> Text section
[START]

There was just one problem: No one told the guerrilla enemy the war was over.

Since the president played Top Gun, hundreds of our troops have been killed or wounded, and dozens of major combat operations have been launched or are ongoing all over that unfortunate country.

A lesson presidents JFK, LBJ and RMN learned the hard way was not to jive the people when they found themselves stuck in the Vietnam quagmire – because all the double talk in the world won’t disappear the truth of the casualty lists.

But we’re still not getting much straight talk about what’s really going down in Iraq, especially from Secretary of Defense Donald Rumsfeld, who recently announced that we weren’t facing a guerrilla war there.

Hello?!

[END]

> What to work on
**a.** Answer these questions using the Iraq commentary above, one answer per line:
(i) Who, according to the commentary, was never told that the war was over?
(ii) Which three presidents does it name by their initials?
(iii) What official announced that the country was not facing a guerrilla war in Iraq, and what title does the commentary give him?
**b.** Reproduce the Iraq commentary word for word from "A lesson presidents" up to and including "guerrilla war there.".
**c.** Extend the Iraq commentary by writing what follows its last line.

> Records provided
[START]

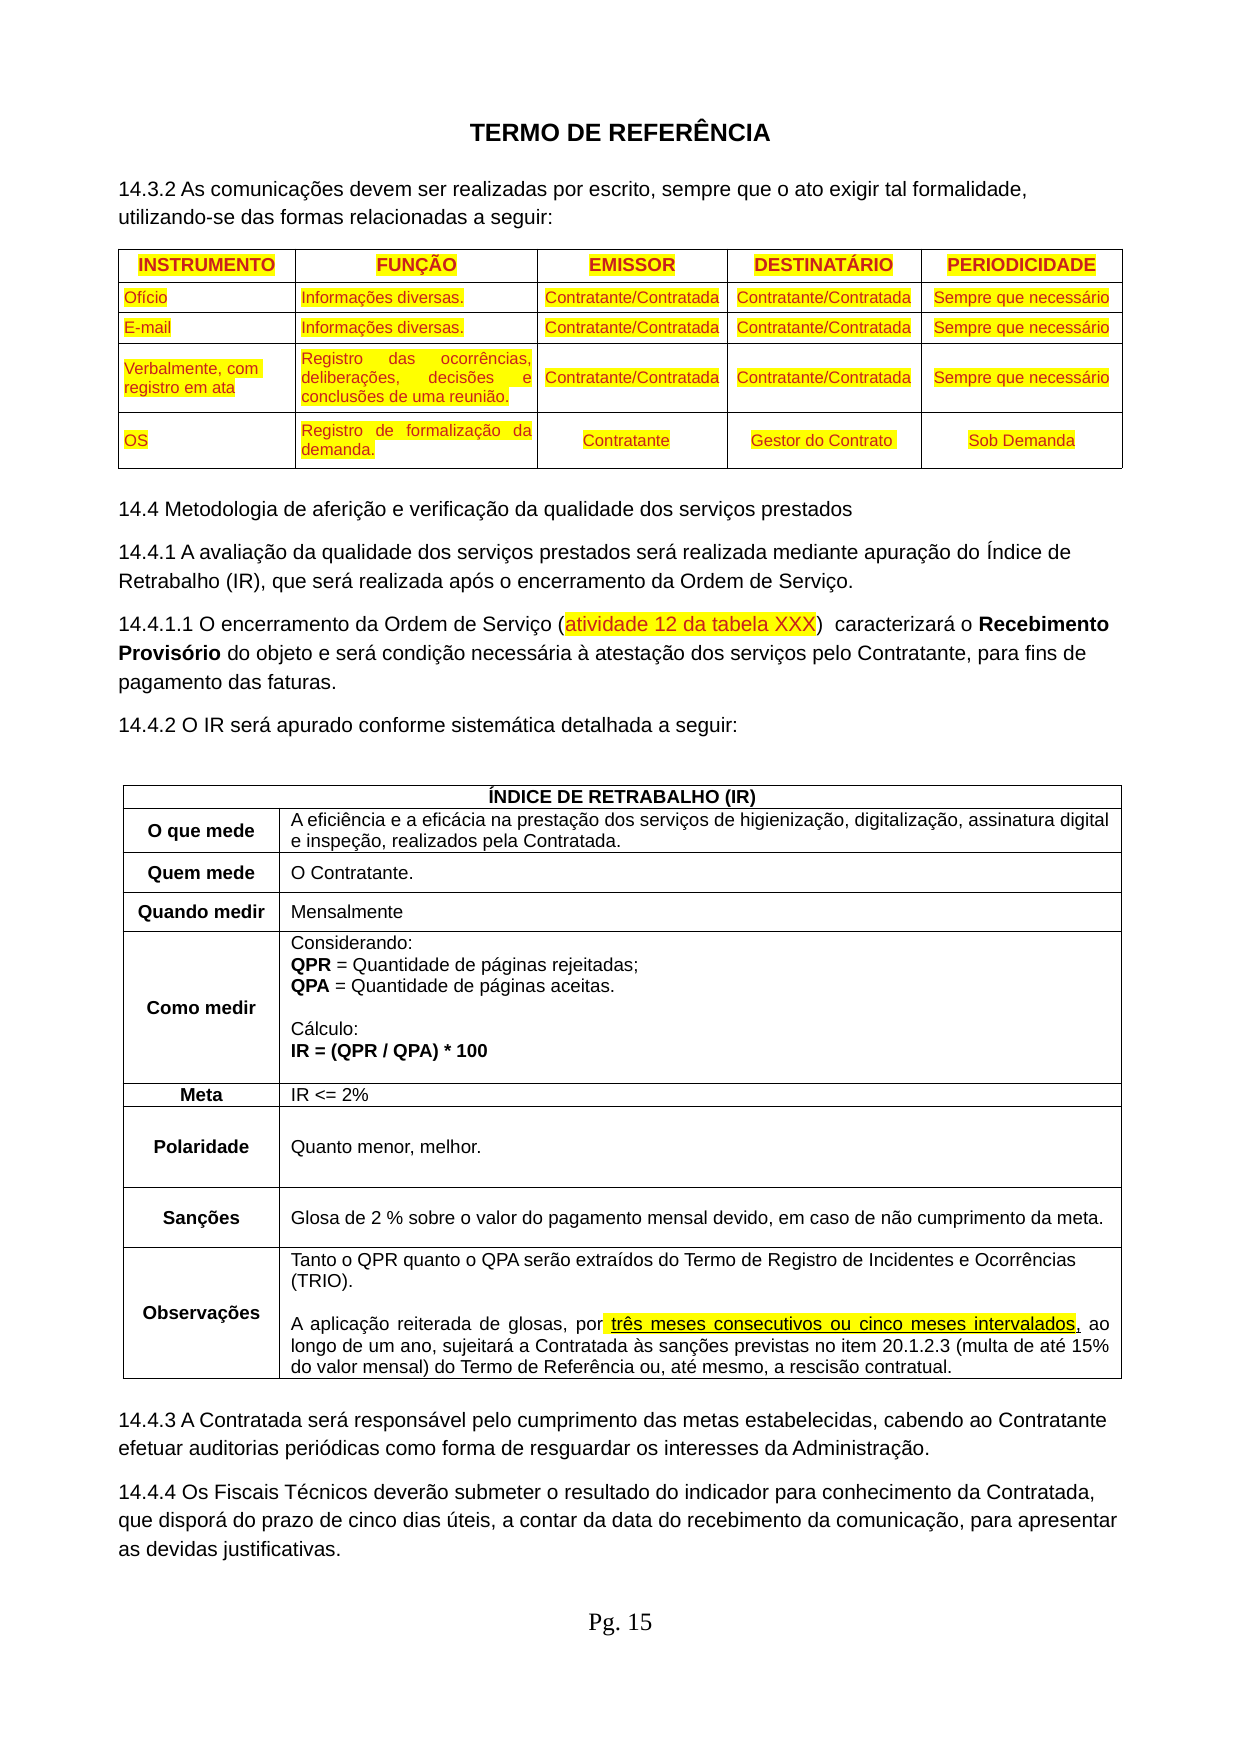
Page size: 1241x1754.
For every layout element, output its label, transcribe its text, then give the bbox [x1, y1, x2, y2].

[END]
[START]

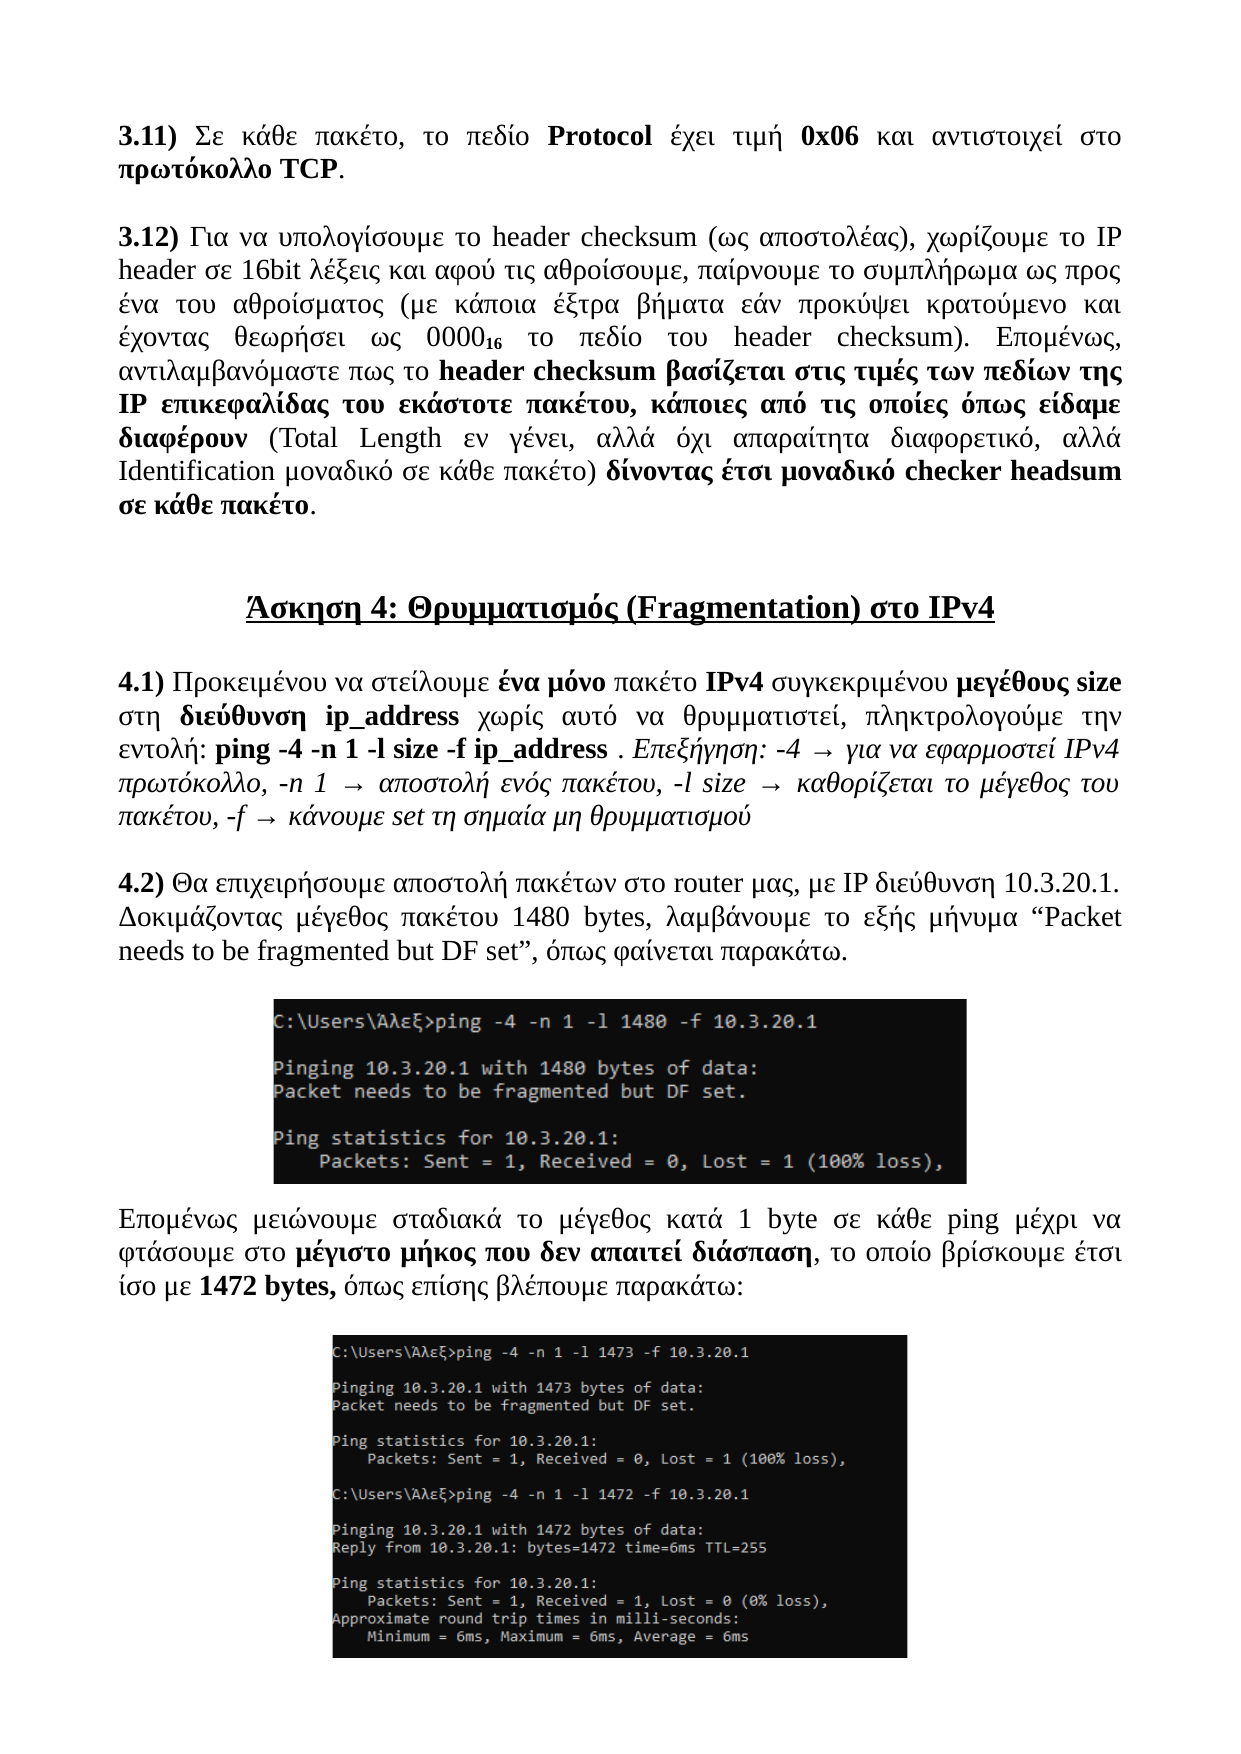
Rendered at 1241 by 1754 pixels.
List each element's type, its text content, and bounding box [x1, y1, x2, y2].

[END]

> Response list
**a.**
(i) The guerrilla enemy.
(ii) JFK, LBJ and RMN.
(iii) Donald Rumsfeld, Secretary of Defense.

**b.**
A lesson presidents JFK, LBJ and RMN learned the hard way was not to jive the people when they found themselves stuck in the Vietnam quagmire – because all the double talk in the world won’t disappear the truth of the casualty lists.

But we’re still not getting much straight talk about what’s really going down in Iraq, especially from Secretary of Defense Donald Rumsfeld, who recently announced that we weren’t facing a guerrilla war there.

**c.**
Whatever Rummy wants to call it, we’re still stuck in a classic Phase I Guerrilla War (G-War). And every day, Iraq becomes a more dangerous place, with the potential of becoming even worse if our brass don’t start understanding the enemy and the nature of the same sort of G-type ops that crippled Napoleon in Spain, bloodied the Brits in Northern Ireland and postponed the peace process in Israel.

This won’t be the first time I’ve crossed swords with Rumsfeld over his assessment of ground operations in Iraq – which I’ve come to believe he and his principal Pentagon advisers know frighteningly little about. During the invasion, I took a lot of heat over my evaluation that we were going into Iraq too light and with the wrong mix of troops. It was clear to me that we needed more line doggies, combat MPs to restore order and engineers, civil-affairs and psychological-warfare people to get the country up and running soonest to start winning the hearts and minds of the millions of Iraqis who wanted the coalition to rebuild Iraq and then go home, thank you very much.

Don’t get me wrong. For a G-War to succeed strategically in Iraq, it would have to evolve from the Phase I hit-and-run attacks we’re seeing now to Phase II battalion and regimental attacks to Phase III – a full-blown army taking Baghdad as Giap’s force took Saigon in 1975.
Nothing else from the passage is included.